Sin embargo, estas consideraciones que diríamos propias de una sociología costumbrista, si esto no pareciera un desatinado pleonasmo, apuntan a otro objetivo: el estatuto organizado de los saberes teóricos y prácticos, así dicho con toda la pompa que hace al caso, y las ilusiones que nos hacemos acerca de ese estatuto.
Hemos conocido tiempos más tranquilos en que algunos pueden acogerse a la ilusión de que los saberes se organizan armónicamente, y esa organización constituye una suerte de recetario o guía que nos indica a quién o adónde acudir para resolver nuestras cuitas y nuestros malestares, individuales o colectivos, ligeros o pesarosos. Notemos, no obstante, que la pretensión de saber consultar el recetario ya supone conocer de antemano la respuesta. Nos queda sólo un casi ceremonial “¡Calculemos!” y todo se ensamblará en armónica convivencia y óptimo resultado.
Hay tiempos también en que no disponemos de tal recurso, y esto no por la inexistencia de un cálculo, de un procedimiento reglado de resolución de nuestros asuntos. Más bien, lo que comprobaremos con sólo salir a la plaza pública es que abundarán los mecanismos y los cálculos incompatibles y contradictorios entre sí, sin que recetario alguno nos guíe en la selva intransitable en que nos vemos rodeados. Este conflicto entre profesiones, entre especialistas, entre facultades, es con todo un auxilio intelectual importante. Al menos, nos hará sospechar que tampoco en los tiempos tranquilos y luminosos era segura la jerarquía de los saberes y menos cualquier vindicación de que esta era un mapa infalible de la realidad.
Por otro lado, el cognatismus (y el lector habrá sabido ir perdonándonos esta constelación de términos cognados en un uso peculiar) propenderá a un pirronismo ecualizador que se aplicará a todas las escalas, cuando las cosas se vayan complicando, pero también sabrá saltar de pronto a un dogma particular que salva las apariencias del mundo y sus habitantes. Y no serán pocos los expertos, en su propia liga de busto parlante con subtítulo, que ampliarán el dominio al que su dogma alcanza, en su propia y especializada variante de cognatismo de científico, de físico o microbiólogo, de economista, o de cenizo.

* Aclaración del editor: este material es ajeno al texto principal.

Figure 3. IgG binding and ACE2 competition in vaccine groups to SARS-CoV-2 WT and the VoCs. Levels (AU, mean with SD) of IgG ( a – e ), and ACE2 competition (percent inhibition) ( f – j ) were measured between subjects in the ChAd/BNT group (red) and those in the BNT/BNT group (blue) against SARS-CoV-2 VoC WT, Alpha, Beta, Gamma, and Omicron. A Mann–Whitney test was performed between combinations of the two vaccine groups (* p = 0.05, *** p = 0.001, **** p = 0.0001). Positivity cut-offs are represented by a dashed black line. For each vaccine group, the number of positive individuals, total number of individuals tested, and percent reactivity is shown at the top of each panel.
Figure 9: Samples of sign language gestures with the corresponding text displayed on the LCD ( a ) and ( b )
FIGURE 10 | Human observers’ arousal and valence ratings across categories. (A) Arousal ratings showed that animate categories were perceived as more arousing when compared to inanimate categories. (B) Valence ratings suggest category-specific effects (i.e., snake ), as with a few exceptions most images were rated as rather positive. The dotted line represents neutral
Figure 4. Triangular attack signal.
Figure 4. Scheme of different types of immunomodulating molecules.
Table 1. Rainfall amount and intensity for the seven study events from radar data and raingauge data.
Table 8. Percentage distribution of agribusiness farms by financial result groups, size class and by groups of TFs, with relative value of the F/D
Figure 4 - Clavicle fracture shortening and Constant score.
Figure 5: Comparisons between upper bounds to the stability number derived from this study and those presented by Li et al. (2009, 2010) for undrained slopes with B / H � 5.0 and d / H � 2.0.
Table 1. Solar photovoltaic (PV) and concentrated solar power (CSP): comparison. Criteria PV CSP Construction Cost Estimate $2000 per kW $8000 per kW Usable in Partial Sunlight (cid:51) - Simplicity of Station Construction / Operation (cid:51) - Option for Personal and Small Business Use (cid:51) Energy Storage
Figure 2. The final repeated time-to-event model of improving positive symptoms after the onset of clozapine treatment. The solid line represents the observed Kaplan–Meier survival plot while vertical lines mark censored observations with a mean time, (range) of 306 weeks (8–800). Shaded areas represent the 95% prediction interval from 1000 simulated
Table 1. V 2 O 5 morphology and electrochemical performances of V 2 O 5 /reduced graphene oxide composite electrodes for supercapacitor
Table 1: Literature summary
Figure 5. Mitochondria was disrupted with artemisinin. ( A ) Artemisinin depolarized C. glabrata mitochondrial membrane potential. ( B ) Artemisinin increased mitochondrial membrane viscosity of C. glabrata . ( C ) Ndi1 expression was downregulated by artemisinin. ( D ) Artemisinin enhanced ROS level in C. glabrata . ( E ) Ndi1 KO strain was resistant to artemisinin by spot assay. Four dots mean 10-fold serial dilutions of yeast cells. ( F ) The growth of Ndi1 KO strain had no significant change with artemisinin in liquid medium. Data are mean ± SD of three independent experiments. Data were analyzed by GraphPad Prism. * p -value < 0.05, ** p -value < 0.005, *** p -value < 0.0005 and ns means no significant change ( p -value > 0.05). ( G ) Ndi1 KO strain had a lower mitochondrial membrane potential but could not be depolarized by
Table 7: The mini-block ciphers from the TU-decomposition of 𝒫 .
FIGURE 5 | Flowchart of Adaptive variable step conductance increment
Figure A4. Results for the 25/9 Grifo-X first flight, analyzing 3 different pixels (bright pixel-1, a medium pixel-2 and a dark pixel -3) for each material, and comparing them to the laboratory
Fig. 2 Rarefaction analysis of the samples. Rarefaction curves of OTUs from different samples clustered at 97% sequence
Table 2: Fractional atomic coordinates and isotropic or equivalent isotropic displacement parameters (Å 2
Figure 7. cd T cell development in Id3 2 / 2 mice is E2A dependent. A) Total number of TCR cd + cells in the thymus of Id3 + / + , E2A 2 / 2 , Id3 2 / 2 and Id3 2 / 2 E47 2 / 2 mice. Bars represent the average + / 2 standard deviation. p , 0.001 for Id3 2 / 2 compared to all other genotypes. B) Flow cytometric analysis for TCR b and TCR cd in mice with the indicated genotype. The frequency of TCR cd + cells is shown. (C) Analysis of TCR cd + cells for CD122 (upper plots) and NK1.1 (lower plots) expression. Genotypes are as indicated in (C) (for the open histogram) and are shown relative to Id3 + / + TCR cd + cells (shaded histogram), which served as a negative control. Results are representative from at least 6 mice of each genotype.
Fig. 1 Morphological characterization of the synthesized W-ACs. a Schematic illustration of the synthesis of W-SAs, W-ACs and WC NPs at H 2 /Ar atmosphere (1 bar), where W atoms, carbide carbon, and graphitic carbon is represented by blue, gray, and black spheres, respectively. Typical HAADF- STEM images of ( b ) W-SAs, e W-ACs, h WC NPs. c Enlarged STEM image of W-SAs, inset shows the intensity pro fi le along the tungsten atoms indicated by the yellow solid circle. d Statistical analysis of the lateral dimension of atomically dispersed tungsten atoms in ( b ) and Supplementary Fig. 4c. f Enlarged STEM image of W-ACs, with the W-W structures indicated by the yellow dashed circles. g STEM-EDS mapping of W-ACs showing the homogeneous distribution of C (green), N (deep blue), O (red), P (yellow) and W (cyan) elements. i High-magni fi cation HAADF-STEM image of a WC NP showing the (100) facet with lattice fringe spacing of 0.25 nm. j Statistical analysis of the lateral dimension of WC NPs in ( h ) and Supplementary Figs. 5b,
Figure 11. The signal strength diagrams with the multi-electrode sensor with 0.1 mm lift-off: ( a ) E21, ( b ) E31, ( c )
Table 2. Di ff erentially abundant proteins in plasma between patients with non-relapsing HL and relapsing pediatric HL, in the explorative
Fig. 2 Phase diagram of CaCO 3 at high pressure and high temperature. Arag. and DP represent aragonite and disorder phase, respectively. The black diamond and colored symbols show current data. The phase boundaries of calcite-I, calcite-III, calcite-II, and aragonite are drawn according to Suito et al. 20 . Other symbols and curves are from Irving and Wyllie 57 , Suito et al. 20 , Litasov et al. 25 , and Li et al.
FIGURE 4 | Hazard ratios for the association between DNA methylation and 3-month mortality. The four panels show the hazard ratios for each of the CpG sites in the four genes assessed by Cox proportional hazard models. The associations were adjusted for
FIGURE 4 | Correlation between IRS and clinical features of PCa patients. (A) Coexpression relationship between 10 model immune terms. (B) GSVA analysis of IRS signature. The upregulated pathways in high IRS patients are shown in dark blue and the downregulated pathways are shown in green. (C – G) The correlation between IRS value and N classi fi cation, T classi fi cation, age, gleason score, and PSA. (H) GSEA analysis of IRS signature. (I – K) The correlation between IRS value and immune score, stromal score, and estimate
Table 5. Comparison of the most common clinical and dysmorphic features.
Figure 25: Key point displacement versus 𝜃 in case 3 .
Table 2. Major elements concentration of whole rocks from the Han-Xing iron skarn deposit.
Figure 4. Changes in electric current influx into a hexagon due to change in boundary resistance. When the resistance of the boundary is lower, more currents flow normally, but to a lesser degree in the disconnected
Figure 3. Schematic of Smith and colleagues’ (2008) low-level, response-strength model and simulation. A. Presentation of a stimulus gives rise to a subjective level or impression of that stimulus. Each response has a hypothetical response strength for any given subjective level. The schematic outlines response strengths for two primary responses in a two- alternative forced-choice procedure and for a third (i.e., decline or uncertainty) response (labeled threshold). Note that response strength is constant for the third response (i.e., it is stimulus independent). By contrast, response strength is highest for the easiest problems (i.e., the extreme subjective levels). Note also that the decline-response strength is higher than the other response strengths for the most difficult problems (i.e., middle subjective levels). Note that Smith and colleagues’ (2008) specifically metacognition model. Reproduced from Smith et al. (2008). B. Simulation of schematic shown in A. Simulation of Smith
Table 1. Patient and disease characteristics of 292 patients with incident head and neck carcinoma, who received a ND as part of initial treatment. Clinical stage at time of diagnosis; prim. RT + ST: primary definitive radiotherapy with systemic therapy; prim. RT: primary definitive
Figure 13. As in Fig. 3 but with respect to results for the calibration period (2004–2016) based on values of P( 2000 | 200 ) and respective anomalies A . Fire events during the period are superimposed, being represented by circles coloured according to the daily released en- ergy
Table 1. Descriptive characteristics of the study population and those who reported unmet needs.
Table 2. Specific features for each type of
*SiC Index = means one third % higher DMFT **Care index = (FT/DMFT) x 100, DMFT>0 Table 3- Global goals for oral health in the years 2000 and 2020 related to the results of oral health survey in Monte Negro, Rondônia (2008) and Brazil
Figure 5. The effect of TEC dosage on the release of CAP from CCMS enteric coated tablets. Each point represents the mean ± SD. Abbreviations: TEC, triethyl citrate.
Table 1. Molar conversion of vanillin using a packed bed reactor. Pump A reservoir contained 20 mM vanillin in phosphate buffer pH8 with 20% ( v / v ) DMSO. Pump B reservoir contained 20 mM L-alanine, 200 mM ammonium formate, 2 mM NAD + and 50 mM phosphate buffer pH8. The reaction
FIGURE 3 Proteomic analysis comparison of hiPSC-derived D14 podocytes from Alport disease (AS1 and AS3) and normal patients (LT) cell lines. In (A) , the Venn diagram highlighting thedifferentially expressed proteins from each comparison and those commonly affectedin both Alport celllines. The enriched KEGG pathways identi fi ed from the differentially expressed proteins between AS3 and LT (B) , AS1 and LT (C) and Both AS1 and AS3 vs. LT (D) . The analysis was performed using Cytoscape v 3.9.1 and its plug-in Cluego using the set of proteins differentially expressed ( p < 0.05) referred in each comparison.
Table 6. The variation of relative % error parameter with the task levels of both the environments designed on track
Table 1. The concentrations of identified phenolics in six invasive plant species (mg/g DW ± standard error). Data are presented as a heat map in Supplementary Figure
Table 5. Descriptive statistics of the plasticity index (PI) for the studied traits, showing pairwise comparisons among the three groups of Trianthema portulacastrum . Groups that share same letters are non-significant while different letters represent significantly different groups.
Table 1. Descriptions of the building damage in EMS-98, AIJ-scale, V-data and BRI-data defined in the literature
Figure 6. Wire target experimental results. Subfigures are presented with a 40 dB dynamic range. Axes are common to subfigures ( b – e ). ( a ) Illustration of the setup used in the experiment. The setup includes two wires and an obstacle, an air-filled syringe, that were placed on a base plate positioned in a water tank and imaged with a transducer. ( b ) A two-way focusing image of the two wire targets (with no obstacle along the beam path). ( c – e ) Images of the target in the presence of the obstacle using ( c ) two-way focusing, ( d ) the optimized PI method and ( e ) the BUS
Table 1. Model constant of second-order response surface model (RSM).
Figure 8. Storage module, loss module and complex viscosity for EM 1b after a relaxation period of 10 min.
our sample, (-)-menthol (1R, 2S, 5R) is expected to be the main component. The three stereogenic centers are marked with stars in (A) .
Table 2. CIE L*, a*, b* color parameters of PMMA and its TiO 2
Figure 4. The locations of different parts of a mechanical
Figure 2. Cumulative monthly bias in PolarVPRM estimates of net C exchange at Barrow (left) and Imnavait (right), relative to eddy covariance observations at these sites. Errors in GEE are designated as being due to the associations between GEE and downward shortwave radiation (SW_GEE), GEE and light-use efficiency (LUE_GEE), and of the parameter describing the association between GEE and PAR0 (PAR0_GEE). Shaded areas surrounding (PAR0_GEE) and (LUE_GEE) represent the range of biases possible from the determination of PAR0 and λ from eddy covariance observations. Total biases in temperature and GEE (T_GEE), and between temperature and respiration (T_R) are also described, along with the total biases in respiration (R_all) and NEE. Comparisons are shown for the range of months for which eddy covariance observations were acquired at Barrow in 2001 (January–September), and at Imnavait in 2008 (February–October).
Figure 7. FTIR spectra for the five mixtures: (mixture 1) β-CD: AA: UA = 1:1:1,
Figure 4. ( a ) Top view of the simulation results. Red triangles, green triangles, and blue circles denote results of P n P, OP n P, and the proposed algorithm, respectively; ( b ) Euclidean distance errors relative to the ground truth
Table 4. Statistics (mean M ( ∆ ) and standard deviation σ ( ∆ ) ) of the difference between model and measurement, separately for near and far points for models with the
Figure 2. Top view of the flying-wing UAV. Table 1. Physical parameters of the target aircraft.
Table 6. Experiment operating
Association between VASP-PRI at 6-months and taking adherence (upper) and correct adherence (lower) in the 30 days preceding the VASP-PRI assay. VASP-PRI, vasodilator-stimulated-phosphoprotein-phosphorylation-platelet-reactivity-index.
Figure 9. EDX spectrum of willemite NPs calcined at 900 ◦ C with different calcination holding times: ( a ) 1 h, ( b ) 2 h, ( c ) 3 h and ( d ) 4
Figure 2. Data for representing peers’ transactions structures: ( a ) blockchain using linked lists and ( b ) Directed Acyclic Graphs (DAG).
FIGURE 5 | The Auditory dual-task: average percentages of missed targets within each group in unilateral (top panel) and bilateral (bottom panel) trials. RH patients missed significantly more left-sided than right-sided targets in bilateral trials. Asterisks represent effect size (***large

De uno u otro cognatismo participamos todos, como en la sinécdoque y en la secta borgiana, aunque consolémonos con el lugar común de que en todo hay grados. Lo cierto es que si algo más que la mera suerte contribuye a un hipotético arreglo o solución, deberemos saber que tal cosa no se encuentra en nuestro diccionario de fórmulas, que la realidad es siempre tan amable como para recordarnos que hay más cosas en el cielo y en el suelo de lo que registran, lo diré como el colegial que soy, nuestras ontologías especiales.